1. Día de playa en Chocaya.
Siempre he vivido con mi hijo. A veces creo que nacimos juntos, pues no me imagino mi vida sin él. Estoy seguro que si hago memoria, lo veré jugando en el parque Raimondi de Barranco, tirándonos globos en el carnaval o comprando figuritas en el mercado de Roosevelt. Hasta mis 40 fuimos inseparables. La familia éramos nosotros y nuestras mascotas. Siempre que teníamos algún proyecto, el que fuera –fiesta, celebración navideña, vacaciones – necesariamente las teníamos que incluir. Ese verano habíamos decidido ir a la playa con Harpo y Dharma. En esa ocasión, por razones obvias, nuestro gato Morocho no podía ser parte de la aventura. Elegimos Pico Alto. Era lindo, medio escondido y, lo mejor, otras personas también llevaban a sus perros. Era una jornada de relajo. Pico Alto se convirtió en nuestra playa. A 30 y pico kilómetros de Lima no era muy alejada, por lo que el regreso, casi siempre complicado luego de un día de playa, era “tranqui”.
Un día mi hijo planteó ir un poco más allá.
–¿Hasta dónde?
–Chocaya, kilómetro 90.
Siempre me dieron miedo los tramos largos. No por la distancia en sí, sino porque mi carro era viejo. Excepto el que tengo ahora, mis carros siempre fueron viejos. Me aterraba quedarme botado en la vía. Alguna vez me pasó. En Chile el carro se quedó sin agua y estábamos en Atacama, el desierto más seco del mundo. Esa es otra historia.
Por aquellos tiempos, año 1999, Asia no estaba de moda así que no había otra motivación que el ir a una playa bonita, alejada y, por lo tanto, con poca gente.
Sin pensarlo mucho, un día de semana, martes o miércoles, enrumbamos a Chocaya en el Ford Láser del 85, que a decir verdad dio la talla.
Y llegamos. La playa era hermosa. Tal vez me equivoque, pero ese día no había nadie más. El espacio era todo nuestro. Llevamos comida, sanguchitos, nada complicado. Los perros estaban felices. Tal vez en su top ten, escrito en algún blog perruno, Harpo y Dharma también mencionen ese día, como yo.
Fue un simple día de playa. Con panes preparados la noche anterior, que me hacían recordar las emocionantes incursiones infantiles en Agua Dulce. Nos bañamos (bueno, hice lo que pude pues me da miedo el mar). Mi hijo sí nadó y los labradores lo acompañaban hasta donde podían. Pelota al agua, perros al agua disputándosela. Segunda vez que la trae Harpo. Van dos a dos.

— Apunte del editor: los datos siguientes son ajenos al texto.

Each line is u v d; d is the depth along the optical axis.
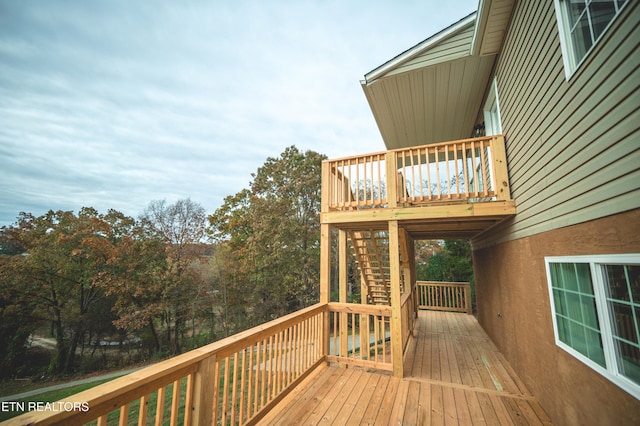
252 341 2.46
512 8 3.43
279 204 15.62
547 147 2.58
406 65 4.80
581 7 2.01
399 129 6.93
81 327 13.79
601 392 1.86
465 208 3.80
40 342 15.11
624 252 1.58
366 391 3.21
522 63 3.18
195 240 16.14
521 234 3.40
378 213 4.16
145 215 15.92
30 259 13.35
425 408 2.85
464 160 3.92
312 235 16.30
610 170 1.68
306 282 15.45
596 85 1.80
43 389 11.51
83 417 1.13
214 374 1.93
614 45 1.61
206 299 15.52
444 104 5.84
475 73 4.84
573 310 2.25
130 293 14.21
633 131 1.46
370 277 6.91
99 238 14.36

Yo los miraba desde la orilla y hoy, 11 años después, aún me emociono al recordar su felicidad y la mía.
No recuerdo que ese día haya pasado algo extraordinario. Es más, creo que más allá de un “qué bien la pasamos”, nunca lo mencionamos como algo especial. Sin embargo, pasan los años, mi hijo lejos, rebuscándosela en los “Yunaites”, y algo tan simple como ir a la playa con los perros se ha convertido en casi un imposible.
Qué felices fuimos ese día y lo mejor es que, como tantas veces, fuimos conscientes de nuestra felicidad.
Como los extraño, carajo.
Siguiente top: viaje en lanchita en La Punta.
2 comentarios:
Me gustó mucho, especialmente la forma en que aludes a tu hijo. Es como si quisieras tocarlo con tus palabras, de acercarlo. Bacán. Te adelanto que he leído los tres primeros, ahora que tengo tiempo.
Carajo, me he emocionado. Adentrándome como estoy en los treinta ya siento los recuerdos con mi familia tan lejanos. Y es esa lejanía precisamente la que los hace más hermosos.